As a thematically dualist installation, the exhibition explores the dynamic nature of basic drawing technique and its application in scientific discourse. It compares the analytical to the intuitive method and investigates how the two areas interconnect. The areas of exploration, as Goethe wrote, are universal, as “there is no patriotic art and no patriotic science;” the exhibition asks if “making marks on paper help unravel the conundrums of observed reality” and, “can attempt to uncover the essence of the invisible mysteries that the universe often allows us to ponder.”
To meet its mission, the New Art Center, with the assistance of Susan Heilman, PhD, from the Museum of Science, Boston, pulled together a 14- page gallery guide; a well organized explanatory tool divided into simple concept chapters and artists’ profiles, it assists visitors in a deeper dialogue and understanding of the visual and intellectual complexity of the mostly abstract works on display.
The success and beauty of “M(i) (A)cro” is not necessarily in the individual works themselves, as many lack a strong visual presence, nor in its goal of revealing something new about scientific thinking, but in its ability to set comparisons about drawing’s technical capacity as a mode of expression.

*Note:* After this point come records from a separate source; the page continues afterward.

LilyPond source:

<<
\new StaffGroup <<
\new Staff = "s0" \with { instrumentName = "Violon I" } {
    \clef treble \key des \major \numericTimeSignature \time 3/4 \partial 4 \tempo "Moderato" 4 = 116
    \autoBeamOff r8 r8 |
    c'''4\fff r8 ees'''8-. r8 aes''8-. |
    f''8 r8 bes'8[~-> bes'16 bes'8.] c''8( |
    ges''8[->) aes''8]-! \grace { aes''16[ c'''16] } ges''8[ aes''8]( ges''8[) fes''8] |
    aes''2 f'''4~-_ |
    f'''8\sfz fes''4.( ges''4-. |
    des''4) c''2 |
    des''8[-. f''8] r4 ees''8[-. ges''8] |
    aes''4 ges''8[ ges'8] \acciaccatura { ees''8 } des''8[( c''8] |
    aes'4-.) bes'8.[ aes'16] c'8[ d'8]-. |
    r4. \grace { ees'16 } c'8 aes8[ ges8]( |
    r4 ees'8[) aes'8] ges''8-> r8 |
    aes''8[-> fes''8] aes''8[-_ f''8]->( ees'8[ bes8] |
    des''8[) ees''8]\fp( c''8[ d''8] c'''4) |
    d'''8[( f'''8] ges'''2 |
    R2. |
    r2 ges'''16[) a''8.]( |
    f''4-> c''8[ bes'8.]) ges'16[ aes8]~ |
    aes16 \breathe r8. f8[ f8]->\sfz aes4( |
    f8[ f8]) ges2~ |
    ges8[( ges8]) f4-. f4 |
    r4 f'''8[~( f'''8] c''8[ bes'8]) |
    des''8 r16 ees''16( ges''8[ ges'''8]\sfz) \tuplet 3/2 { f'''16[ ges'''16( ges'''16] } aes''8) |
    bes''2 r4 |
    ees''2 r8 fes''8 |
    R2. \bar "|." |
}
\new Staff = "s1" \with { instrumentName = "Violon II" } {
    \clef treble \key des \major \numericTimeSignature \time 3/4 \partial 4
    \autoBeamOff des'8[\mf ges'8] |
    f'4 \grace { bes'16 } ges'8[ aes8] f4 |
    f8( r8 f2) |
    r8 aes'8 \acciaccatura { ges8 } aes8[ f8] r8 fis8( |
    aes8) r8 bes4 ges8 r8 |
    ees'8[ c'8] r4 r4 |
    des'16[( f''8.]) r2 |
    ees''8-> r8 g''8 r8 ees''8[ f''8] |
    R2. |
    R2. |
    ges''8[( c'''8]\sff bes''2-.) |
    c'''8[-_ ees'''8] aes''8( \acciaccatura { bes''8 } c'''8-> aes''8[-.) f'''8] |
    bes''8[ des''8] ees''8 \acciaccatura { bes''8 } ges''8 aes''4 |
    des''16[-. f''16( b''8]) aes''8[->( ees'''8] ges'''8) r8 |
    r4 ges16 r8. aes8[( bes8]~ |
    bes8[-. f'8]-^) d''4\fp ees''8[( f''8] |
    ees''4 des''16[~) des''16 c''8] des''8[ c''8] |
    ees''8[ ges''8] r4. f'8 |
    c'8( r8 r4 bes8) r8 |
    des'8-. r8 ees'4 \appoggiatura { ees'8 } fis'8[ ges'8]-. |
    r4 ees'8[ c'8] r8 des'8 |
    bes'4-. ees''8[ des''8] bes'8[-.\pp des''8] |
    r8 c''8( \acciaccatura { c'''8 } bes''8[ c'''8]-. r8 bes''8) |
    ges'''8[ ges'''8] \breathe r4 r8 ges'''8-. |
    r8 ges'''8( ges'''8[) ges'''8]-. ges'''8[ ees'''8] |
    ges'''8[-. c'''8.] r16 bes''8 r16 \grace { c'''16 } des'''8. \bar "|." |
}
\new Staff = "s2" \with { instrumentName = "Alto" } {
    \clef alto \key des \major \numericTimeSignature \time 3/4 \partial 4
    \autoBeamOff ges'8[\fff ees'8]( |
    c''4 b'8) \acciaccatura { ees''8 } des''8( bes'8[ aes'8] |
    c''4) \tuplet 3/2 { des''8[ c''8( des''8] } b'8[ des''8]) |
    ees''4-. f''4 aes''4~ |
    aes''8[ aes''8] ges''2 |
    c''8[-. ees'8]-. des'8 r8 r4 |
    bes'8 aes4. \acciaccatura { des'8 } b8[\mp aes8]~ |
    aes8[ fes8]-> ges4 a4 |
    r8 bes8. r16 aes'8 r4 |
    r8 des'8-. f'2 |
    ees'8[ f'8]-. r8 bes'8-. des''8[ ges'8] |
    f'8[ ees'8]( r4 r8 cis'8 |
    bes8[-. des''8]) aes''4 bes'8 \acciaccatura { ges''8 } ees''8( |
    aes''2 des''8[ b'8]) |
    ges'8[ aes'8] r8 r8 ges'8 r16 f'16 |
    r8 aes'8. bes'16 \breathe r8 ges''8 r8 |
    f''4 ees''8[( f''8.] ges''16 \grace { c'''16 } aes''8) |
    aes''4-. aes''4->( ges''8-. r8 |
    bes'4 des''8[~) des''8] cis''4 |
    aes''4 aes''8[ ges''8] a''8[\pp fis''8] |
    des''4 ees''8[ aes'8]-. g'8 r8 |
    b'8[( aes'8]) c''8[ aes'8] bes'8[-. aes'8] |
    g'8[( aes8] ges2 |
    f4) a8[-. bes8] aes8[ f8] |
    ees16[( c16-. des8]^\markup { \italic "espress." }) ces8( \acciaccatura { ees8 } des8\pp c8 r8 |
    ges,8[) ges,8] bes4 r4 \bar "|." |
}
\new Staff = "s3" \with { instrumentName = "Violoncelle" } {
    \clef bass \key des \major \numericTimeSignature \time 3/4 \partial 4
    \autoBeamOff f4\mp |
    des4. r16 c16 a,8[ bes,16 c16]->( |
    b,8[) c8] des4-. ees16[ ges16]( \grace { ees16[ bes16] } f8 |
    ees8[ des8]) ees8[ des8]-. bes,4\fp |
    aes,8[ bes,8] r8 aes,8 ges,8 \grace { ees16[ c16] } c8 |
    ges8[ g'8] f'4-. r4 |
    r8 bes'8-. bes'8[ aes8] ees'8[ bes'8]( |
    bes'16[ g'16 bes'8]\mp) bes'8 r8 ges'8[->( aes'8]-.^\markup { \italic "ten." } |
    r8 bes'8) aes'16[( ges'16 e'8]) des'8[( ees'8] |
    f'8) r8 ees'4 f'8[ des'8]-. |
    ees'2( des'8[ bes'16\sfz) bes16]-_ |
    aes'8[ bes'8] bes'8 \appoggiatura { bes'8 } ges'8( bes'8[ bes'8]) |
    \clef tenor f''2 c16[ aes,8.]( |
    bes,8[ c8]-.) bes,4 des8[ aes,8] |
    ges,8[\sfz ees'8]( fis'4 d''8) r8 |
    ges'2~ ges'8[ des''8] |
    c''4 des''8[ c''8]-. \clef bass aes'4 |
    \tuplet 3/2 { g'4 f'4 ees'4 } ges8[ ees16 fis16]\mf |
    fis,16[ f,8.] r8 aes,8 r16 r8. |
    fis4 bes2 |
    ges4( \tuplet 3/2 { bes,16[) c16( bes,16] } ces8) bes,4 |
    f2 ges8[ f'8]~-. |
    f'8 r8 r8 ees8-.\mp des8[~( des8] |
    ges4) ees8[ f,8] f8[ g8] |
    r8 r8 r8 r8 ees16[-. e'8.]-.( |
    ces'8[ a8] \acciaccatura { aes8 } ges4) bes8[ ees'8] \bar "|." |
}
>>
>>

At its most basic, the exhibition is a common show about the contemporary process and media of drawing. It continues the practice of valuing the skill of traditional line production, and the creation of exploratory preparatory drawings, as the essential part of all art making and its fundamental structure.
Exhibited alongside each other, for example, is Basil El Halwagy, whose ink lines float on the surface of Mylar versus the sensual drawing by David Mazure in graphite. In this juxtaposition, both artists are communicating how organic forms can be visually presented. Both works show a quality duality: soft and hard.
El Halwagy approaches his surreal drawings of interior structures of animals from an intuitive position, borrowing the technique of automatic drawing. This allows him a great freedom to test and explore morphology and transformation, evoking the concepts of evolution and the transmutation of species. Although the work appears cold because of the properties of ink on Mylar, in concept, it reveals a warm and welcoming earthbound energy.
Mazure, on the other side, takes a more analytical path; he mixes direct observation with technology, creating works that show, again, the duality of organized structure: hard versus soft. His process involves cutting parts into components of study. It’s a stoic and calculated method, yet it is voiced visually via the gentle manner of graphite on paper.